The next gallery on the second floor is the Pro Football Today Gallery. This collection of exhibits focuses on recent seasons. You’ll find objects from the biggest recent moments, like Gronkowski’s jersey from Super Bowl LV and the uniform of official Sarah Thomas—the first woman to officiate a Super Bowl—from the game.
From there we headed into one of the other highlights of the experience, the Lamar Hunt Super Bowl Gallery. The Super Bowl Gallery starts with exhibits on each of the first four Super Bowls before switching to a slightly less impressive decade-by-decade format.
Now, an important point. I don’t know if it’s the same schedule every year, but the Lombardi Trophy for the upcoming Super Bowl (LVI) was on display beginning in August and ending presumably sometime during the playoffs. By the time we got there—the day before the Super Bowl—it was obviously in Los Angeles for the game. I’m not sure what’s on display from February through August.
Returning to the first floor you’ll find a few smaller exhibits, including on the Madden video game series and the Black College Football Hall of Fame. This room also has lockers containing memorabilia for each of the most recent inductees. During our visit this included two of our huge favorites from our time watching the game—Peyton Manning and Calvin Johnson.
Near the exit is a small cafe and the much larger Hall of Fame store.

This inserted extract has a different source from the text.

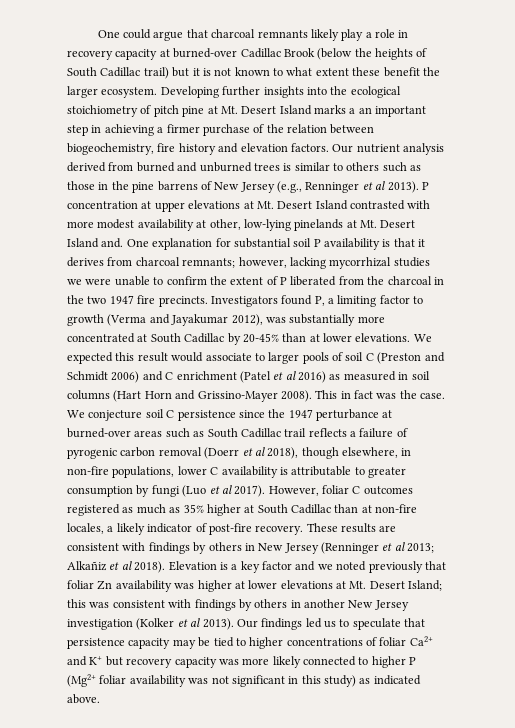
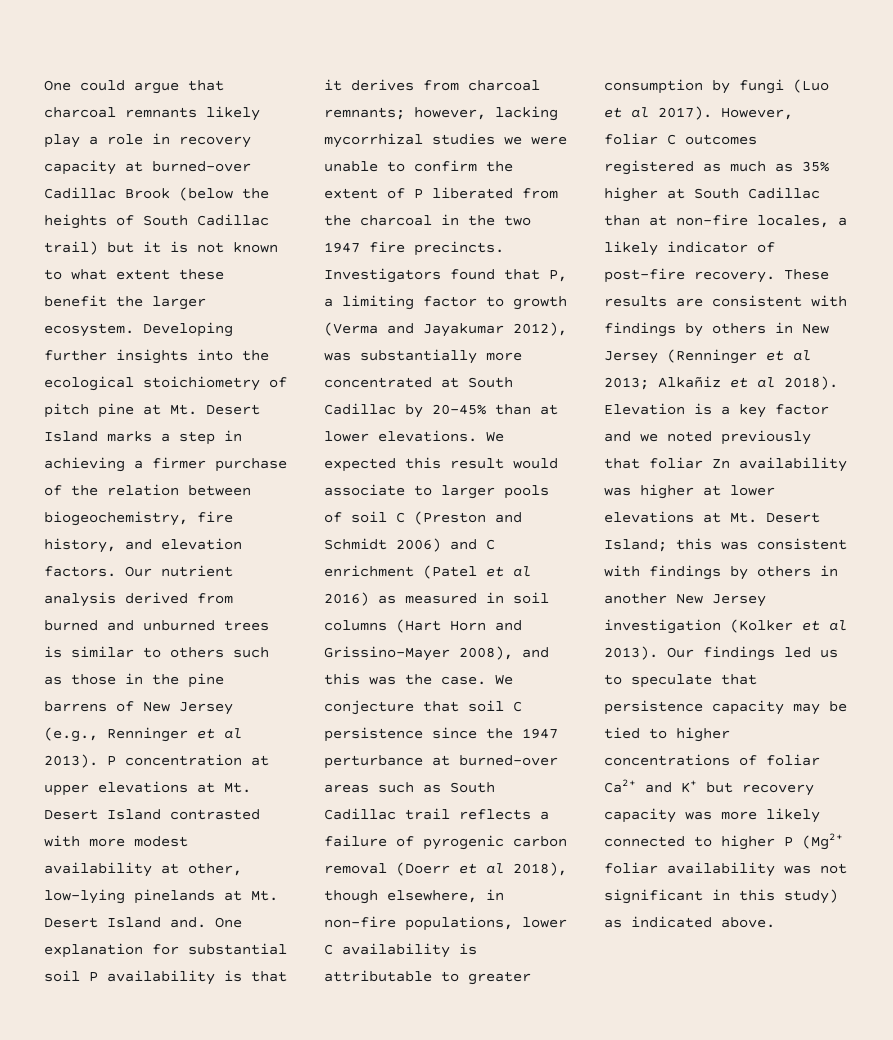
[358,106,427,117] an important -> (170, 437) none
[178,143,216,155] history -> [44,538,116,553] history,
(313, 300) none -> [504,269,540,280] that
[280,390,373,402] 2008). This in fact -> [459,646,549,660] [324,673,360,685] 2008), and this
(143, 415) none -> [423,701,459,712] that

The store had a wide range of team merchandise, memorabilia, and Hall of Fame branded merchandise.
After exiting the store with some merchandise in hand, we checked out the photo that had been taken at the entrance.
These photo ops are common and pretty much always a rip off. We decided to pay the $42 this time for a collection of digital images, and a hard print in a small frame. It’s not a decision I’d make often, but they really won us over—we had a great day and wanted the best photos to remember it.
Is the Pro Football Hall of Fame Worth Going To?
Yes! We visited the Pro Football Hall of Fame as part of a larger road trip, which was a great way to visit. Would I make a trip just to see the Pro Football Hall of Fame? Probably not, but the proximity to Cleveland, Columbus, and Pittsburgh makes it good for a day trip from those three cities.